Beijing bathrooms not flushed with success
Monday 18 August 2008
I wasn't going to mention this but those in charge of Beijing's toilets have made Olympian efforts to please.
Those who have been here before will know that Beijing's toilets have a legendary reputation. It's not good, so those of sensitive mien look away now.
Walk into a pre-Olympics toilet in Beijing and you were likely to be confronted with several issues. No soap. Even worse, no toilet paper. And plenty of evidence that someone had used the facilities before you. The word ‘disgusting' doesn't quite cover it.
Nearly all the loos were Chinese-style squat versions so disliked by Westerners. Well, I mean, you never know whether to take your trousers right off (difficult if you are wearing shoes) or just ankle them and try to hold your balance over the yawning chasm underneath you.
Only, in old-style Beijing loos, they were never as empty as the word ‘chasm' makes it seem. In fact, they were routinely full. Brimful, in fact, of the most unmentionable stuff it would ever be your misfortune to see or smell.
It used to be that you could travel round Beijing for a few days and then leave convinced that Beijingers do not ever flush their loos. They also use them to smoke in. Quite why anybody would want to smoke while they are, er, busying themselves is beyond me.
But, lo and behold, the Olympics have prompted an ablutions re-think. Beijing has upgraded 5000 toilets and is striving to keep them clean. Thank you, the old Beijing blasters could ruin your day.
I have personally tested a few of Beijing's greatly feared public loos and they do seem to have improved a great deal.
In the three public loos I have visited so far, there was both soap and, magically, loo paper. There also seemed to be more Western loos about - although I must say at this juncture that I think the Asian toilets probably have it over us for logic.

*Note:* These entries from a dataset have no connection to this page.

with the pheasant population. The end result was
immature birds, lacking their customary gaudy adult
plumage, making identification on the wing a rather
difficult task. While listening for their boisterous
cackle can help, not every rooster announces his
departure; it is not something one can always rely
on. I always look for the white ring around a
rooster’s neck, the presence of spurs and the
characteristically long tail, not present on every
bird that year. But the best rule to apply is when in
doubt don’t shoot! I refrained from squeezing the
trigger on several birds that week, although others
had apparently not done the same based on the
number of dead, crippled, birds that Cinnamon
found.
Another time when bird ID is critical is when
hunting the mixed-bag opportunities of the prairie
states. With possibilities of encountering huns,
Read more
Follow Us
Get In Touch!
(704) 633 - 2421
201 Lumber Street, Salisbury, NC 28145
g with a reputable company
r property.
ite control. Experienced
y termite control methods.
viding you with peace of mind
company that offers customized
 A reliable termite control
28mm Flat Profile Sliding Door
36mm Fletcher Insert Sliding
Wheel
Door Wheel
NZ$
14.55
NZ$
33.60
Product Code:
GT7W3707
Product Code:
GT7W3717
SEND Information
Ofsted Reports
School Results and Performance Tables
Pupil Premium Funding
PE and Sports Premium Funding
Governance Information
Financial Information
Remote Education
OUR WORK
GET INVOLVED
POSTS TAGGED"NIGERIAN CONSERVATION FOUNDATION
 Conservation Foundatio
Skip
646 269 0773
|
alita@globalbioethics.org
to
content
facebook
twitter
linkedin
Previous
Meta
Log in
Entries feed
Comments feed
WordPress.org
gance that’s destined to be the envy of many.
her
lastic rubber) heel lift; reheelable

The Chinese don't like Western loos because they object to plonking their behinds where so many behinds have been before them. That is why, when confronted with Western loos, they often stand on the seat and, er, behave as normal.

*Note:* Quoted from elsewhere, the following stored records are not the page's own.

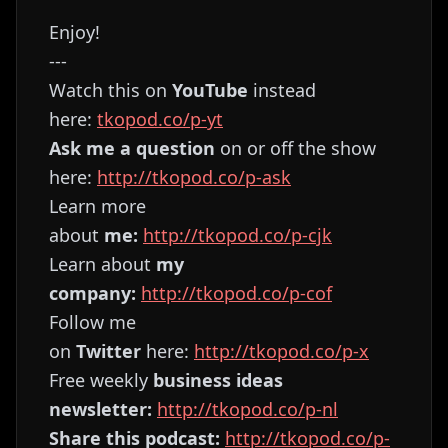
Enjoy!
---
Watch this on
YouTube
instead
here:
⁠⁠⁠⁠⁠⁠⁠⁠⁠⁠⁠⁠⁠⁠⁠⁠⁠⁠⁠⁠⁠⁠⁠⁠⁠tkopod.co/p-yt⁠⁠⁠⁠⁠⁠⁠⁠⁠⁠⁠⁠⁠⁠⁠⁠⁠⁠⁠⁠⁠⁠⁠⁠⁠
Ask me a question
on or off the show
here:
⁠⁠⁠⁠⁠⁠⁠⁠⁠⁠⁠⁠⁠⁠⁠⁠⁠⁠⁠⁠⁠⁠⁠⁠⁠http://tkopod.co/p-ask⁠⁠⁠⁠⁠⁠⁠⁠⁠⁠⁠⁠⁠⁠⁠⁠⁠⁠⁠⁠⁠⁠⁠⁠⁠
Learn more
about
me:
⁠⁠⁠⁠⁠⁠⁠⁠⁠⁠⁠⁠⁠⁠⁠⁠⁠⁠⁠⁠⁠⁠⁠⁠⁠http://tkopod.co/p-cjk⁠⁠⁠⁠⁠⁠⁠⁠⁠⁠⁠⁠⁠⁠⁠⁠⁠⁠⁠⁠⁠⁠⁠⁠⁠
Learn about
my
company:
⁠⁠⁠⁠⁠⁠⁠⁠⁠⁠⁠⁠⁠⁠⁠⁠⁠⁠⁠⁠⁠⁠⁠⁠⁠http://tkopod.co/p-cof⁠⁠⁠⁠⁠⁠⁠⁠⁠⁠⁠⁠⁠⁠⁠⁠⁠⁠⁠⁠⁠⁠⁠⁠⁠
Follow me
on
Twitter
here:
⁠⁠⁠⁠⁠⁠⁠⁠⁠⁠⁠⁠⁠⁠⁠⁠⁠⁠⁠⁠⁠⁠⁠⁠⁠http://tkopod.co/p-x⁠⁠⁠⁠⁠⁠⁠⁠⁠⁠⁠⁠⁠⁠⁠⁠⁠⁠⁠⁠⁠⁠⁠⁠
Free weekly
business ideas
newsletter:
⁠⁠⁠⁠⁠⁠⁠⁠⁠⁠⁠⁠⁠⁠⁠⁠⁠⁠⁠⁠⁠⁠⁠⁠⁠http://tkopod.co/p-nl⁠⁠⁠⁠⁠⁠⁠⁠⁠⁠⁠⁠⁠⁠⁠⁠⁠⁠⁠⁠⁠⁠⁠⁠⁠
Share this podcast:
⁠⁠⁠⁠⁠⁠⁠⁠⁠⁠⁠⁠⁠⁠⁠⁠⁠⁠⁠⁠⁠⁠⁠⁠⁠http://tkopod.co/p-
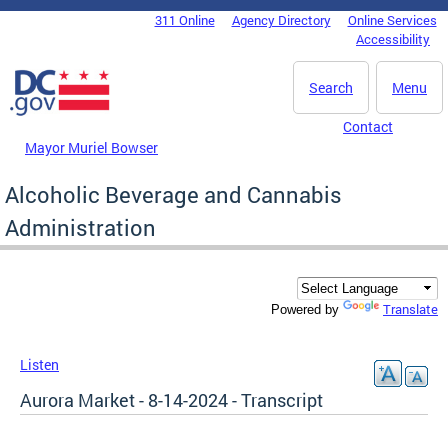
Skip to main content
311 Online
Agency Directory
Online Services
DC Agency Top Menu
Accessibility
Search
Menu
Contact
Mayor Muriel Bowser
Alcoholic Beverage and Cannabis
Administration
Translate
Powered by
Listen
Aurora Market - 8-14-2024 - Transcript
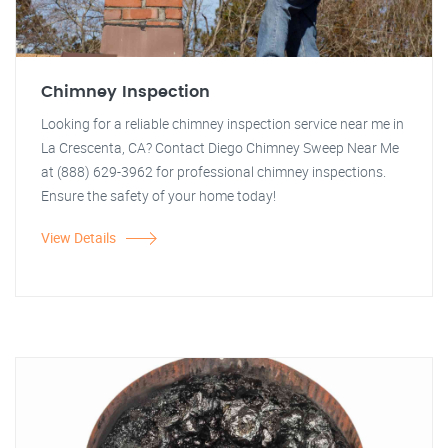
Chimney Inspection
Looking for a reliable chimney inspection service near me in
La Crescenta, CA? Contact Diego Chimney Sweep Near Me
at (888) 629-3962 for professional chimney inspections.
Ensure the safety of your home today!
View Details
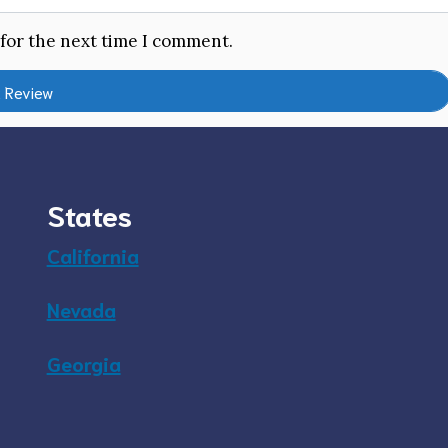
 for the next time I comment.
States
California
Nevada
Georgia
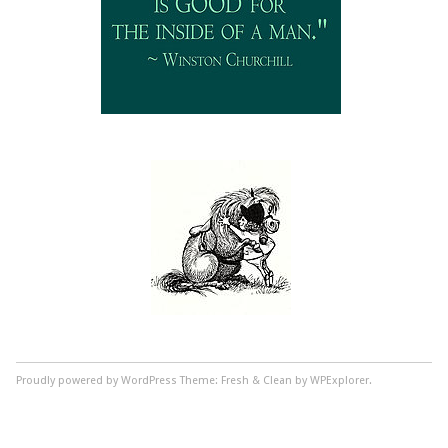
Proudly powered by WordPress
Theme: Fresh & Clean by WPExplorer.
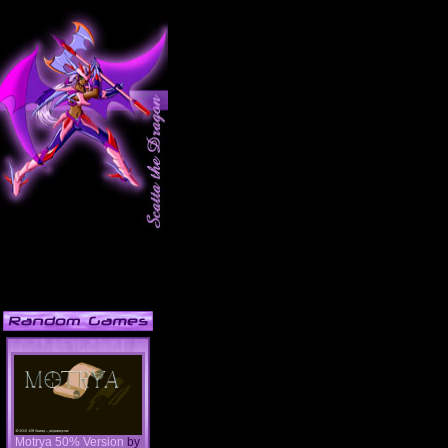
Motrya 50% Version
by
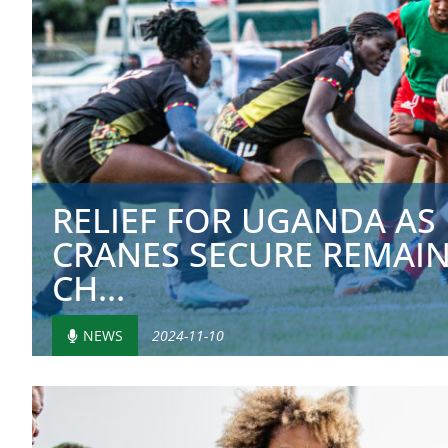
RELIEF FOR UGANDA AS
CRANES SECURE REMAIN
CH...
NEWS
2024-11-10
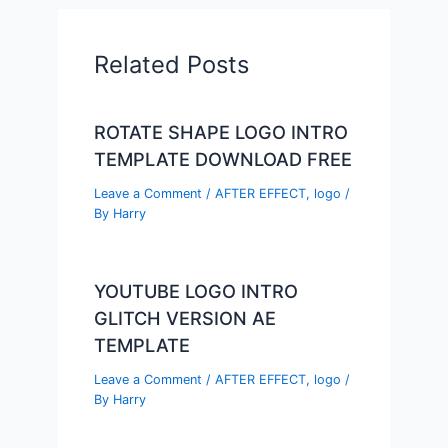
Related Posts
ROTATE SHAPE LOGO INTRO
TEMPLATE DOWNLOAD FREE
Leave a Comment
/
AFTER EFFECT
,
logo
/
By
Harry
YOUTUBE LOGO INTRO
GLITCH VERSION AE
TEMPLATE
Leave a Comment
/
AFTER EFFECT
,
logo
/
By
Harry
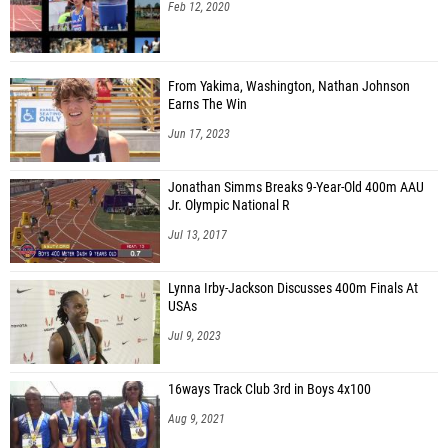
Feb 12, 2020
From Yakima, Washington, Nathan Johnson
Earns The Win
Jun 17, 2023
Jonathan Simms Breaks 9-Year-Old 400m AAU
Jr. Olympic National R
Jul 13, 2017
Lynna Irby-Jackson Discusses 400m Finals At
USAs
Jul 9, 2023
16ways Track Club 3rd in Boys 4x100
Aug 9, 2021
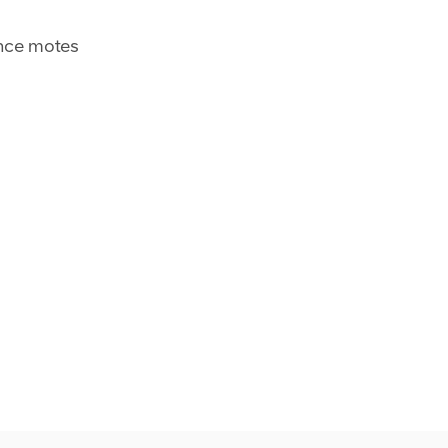
nce motes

There is an old saying in expat communities in Asia which you will now understand: When the footprints on the toilet seat are your own, it's time to go home.
But someone has forgotten to launch a similar campaign to persuade more people to wash their hands. All too often you can spy a local heading off into the day from a loo without doing the hand basin thing.
It's a bit disconcerting especially when you discover, as one of our number did recently, that the bloke pushing past him out of the loo - without washing his hands - was one of the chefs from the restaurant that feeds us every day. Groo.
And there's a strange sign on the doors of the cubicles in the gents' loos at the Main Press centre (MPC) in Beijing. It tells you that once you have used the toilet paper, would you kindly deposit it in the bin next to the loo (and not flush it down the loo).
There is no explanation for this. Apparently, however, Beijing's sewerage system is struggling and may not be able to handle all the extra loo paper from the efforts of thousands of visitors. I am not sure what this means and do not care to contemplate it overmuch.
The sign tells you what to do in English, Chinese and French (the Olympic language) and I can exclusively reveal that the word for bin in French is ‘poubelle' - which seems an entirely contradictory word to me in this context.
But, in all the loos I have visited away from the MPC, I have seen no such signs. So it's just us then. Maybe the Chinese have a rooted objection to journalists' excrement. I will pause here to say to various friends of mine - don't send me any texts saying that you see my excrement every day, in my writing; it's not funny.
But seriously, folks, the mystery of the toilet paper in the basket is beyond me. Literally. For I have struck a blow for freedom and human rights. God, I'm a rebel. I flush it.
If they come for me in the middle of the night, my next piece may be a little delayed. And it probably won't be a piece about bogs.